In den ersten sechs Monaten des Jahres 2016 hat das Bundesamt für Migration und Flüchtlinge (BAMF) 222.000 neue Flüchtlinge registriert, etwas weniger als im ersten Halbjahr 2015 (228.000). Dennoch: Zwischen Januar und Juni sind mehr Flüchtlinge gekommen als im ganzen Jahr 2014. Damals waren es 203.000.
Beim EU-Flüchtlings-Gipfel Anfang März hatte sich Angela Merkel durchgesetzt. Die Formulierung, die Balkanroute sei „geschlossen“, kam nicht ins Kommuniqué. Ihre Begründung, die auch von EU-Kommissionspräsident Jean-Claude Juncker unterstützt wurde: Das Wort „geschlossen“ entspreche faktisch nicht den Tatsachen, hieß es damals.
Das Eingeständnis der Bundesregierung
Nun ja. Als Mazedonien nach Slowenien, Serbien und Kroatien seine Grenzen für Flüchtlinge schloss, war diese Route abgeriegelt. Ungarn hatte schon vorher getan, wozu es als EU-Mitglied verpflichtet war und ist: seinen Teil der EU-Außengrenze zu schützen. Weil aber nicht sein kann, was nicht sein soll, hat die Bundesregierung bisher jeden Zusammenhang zwischen rückläufigen Flüchtlingszahlen und dem Schließen der Balkanroute geleugnet.
Jetzt hat Bundesinnenminister Thomas de Maizière das böse B-Wort in den Mund genommen. Den Rückgang der Flüchtlingszahlen im ersten Halbjahr 2016 begründete er so: „Von besonderer Bedeutung für die Entwicklung der Zahlen ist natürlich die Verbindung des Schließens der Balkanroute und der EU-Türkei-Vereinbarung vom 18. März 2016.“ Jetzt haben wir es also amtlich. Wenn die Balkanroute noch offen wäre, kämen mehr Flüchtlinge. Was der Innenminister nicht sagte: Ohne den Druck, der von der Schließung der Balkanroute ausging, hätte es wahrscheinlich ein Abkommen EU-Türkei nicht gegeben.
Deutlicher Rückgang – aber weithin hohe Zahlen
In den ersten sechs Monaten des Jahres 2016 hat das Bundesamt für Migration und Flüchtlinge (BAMF) 222.000 neue Flüchtlinge registriert, etwas weniger als im ersten Halbjahr 2015 (228.000). Dennoch: Zwischen Januar und Juni sind mehr Flüchtlinge gekommen als im ganzen Jahr 2014. Damals waren es 203.000, die höchste Zahl seit dem Balkankrieg Anfang der 1990er-Jahre.

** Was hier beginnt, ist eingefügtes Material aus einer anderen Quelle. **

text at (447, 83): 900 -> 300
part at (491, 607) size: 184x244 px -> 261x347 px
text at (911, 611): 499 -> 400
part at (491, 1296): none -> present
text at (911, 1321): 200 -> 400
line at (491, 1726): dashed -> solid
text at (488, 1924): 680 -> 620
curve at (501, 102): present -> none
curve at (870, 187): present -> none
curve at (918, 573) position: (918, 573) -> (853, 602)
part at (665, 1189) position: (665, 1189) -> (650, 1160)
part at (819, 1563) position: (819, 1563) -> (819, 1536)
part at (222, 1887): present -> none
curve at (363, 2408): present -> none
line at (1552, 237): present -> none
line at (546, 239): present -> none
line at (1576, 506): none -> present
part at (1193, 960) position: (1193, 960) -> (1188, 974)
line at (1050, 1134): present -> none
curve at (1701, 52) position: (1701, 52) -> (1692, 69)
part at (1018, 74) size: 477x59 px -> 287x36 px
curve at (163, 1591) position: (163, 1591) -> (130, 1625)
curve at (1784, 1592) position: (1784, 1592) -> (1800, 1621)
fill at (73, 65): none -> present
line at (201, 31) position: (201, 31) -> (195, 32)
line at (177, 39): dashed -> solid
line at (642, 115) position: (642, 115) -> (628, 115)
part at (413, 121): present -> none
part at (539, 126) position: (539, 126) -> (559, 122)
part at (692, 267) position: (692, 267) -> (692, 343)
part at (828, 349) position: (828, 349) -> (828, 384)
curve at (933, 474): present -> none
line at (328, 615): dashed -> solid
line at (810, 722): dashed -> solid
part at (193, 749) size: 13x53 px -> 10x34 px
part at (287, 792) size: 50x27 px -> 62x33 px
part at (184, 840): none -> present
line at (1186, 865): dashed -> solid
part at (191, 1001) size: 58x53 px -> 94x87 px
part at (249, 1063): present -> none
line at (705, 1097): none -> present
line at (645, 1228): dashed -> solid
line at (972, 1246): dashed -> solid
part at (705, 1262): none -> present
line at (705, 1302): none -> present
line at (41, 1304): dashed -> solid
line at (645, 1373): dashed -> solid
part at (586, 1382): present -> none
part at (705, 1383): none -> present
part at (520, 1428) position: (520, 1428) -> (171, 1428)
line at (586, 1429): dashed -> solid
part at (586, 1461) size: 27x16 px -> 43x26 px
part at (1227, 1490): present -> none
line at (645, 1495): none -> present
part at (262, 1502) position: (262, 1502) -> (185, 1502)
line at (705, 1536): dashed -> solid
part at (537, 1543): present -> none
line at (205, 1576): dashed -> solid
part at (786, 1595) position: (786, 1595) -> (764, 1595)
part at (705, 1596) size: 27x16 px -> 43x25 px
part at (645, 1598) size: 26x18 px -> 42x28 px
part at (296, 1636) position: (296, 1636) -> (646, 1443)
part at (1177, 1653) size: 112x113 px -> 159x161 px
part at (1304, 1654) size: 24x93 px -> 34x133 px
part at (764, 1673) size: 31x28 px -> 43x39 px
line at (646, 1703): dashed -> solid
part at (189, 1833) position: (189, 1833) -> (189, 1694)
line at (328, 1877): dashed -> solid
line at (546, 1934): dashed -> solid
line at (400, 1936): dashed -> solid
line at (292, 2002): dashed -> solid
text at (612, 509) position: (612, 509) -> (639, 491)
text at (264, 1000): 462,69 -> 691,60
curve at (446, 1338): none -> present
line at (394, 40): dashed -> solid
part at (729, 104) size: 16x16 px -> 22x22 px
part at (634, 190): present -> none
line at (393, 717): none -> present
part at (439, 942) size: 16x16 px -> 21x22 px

Hält dieser Trend an, dann muss man – hochgerechnet auf das ganze Jahr 2016 – mit 500.000 Flüchtlingen rechnen, trotz der Schließung der Balkanroute und ungeachtet des Abkommens der EU mit der Türkei. Allerdings ist zu beachten, dass der Zugang allein in den Monaten Januar und Februar mehr als 150.000 betragen hat. In den Monaten April, Mai und Juni hat sich die Zahl der Neuzugänge dagegen bei etwa 16.000 im Monat eingependelt. Wagt man aufgrund der Zahlen des 2. Quartals eine Hochrechnung, dann ist für das ganze Jahr 2016 mit insgesamt 320.000 Flüchtlingen zu rechnen. Das wären dann deutlich weniger als die 1,1 Millionen des Jahres 2015.
Ungeklärt: Wieviele Migranten leben in Deutschland ?
Immerhin lässt sich festhalten: Die Bundesregierung streitet nicht mehr ab, dass die Schließung der Balkanroute eine Voraussetzung für den Rückgang der Flüchtlingszahlen war. Allerdings schuldet uns Berlin noch immer eine wichtige Auskunft: Wie viele Asylsuchende, Schutzsuchende nach der Genfer Konvention und illegale Migranten im vergangenen Jahr nach Deutschland gekommen sind. Die immer wieder genannten 1,1 Millionen für 2015 waren eine vorläufige Zahl. Denn wir wissen bis heute nicht, wie hoch die Zahl der Illegalen ist, die hier leben: 200.000, 300.000 oder 400.000? Dieser Mangel an Transparenz ist erschreckend und beängstigend zugleich. Und das in der BRD, der Bürokratie-Republik Deutschland. Oder will die Obrigkeit die Bevölkerung über das Ausmaß des Kontrollverlustes nicht erschrecken?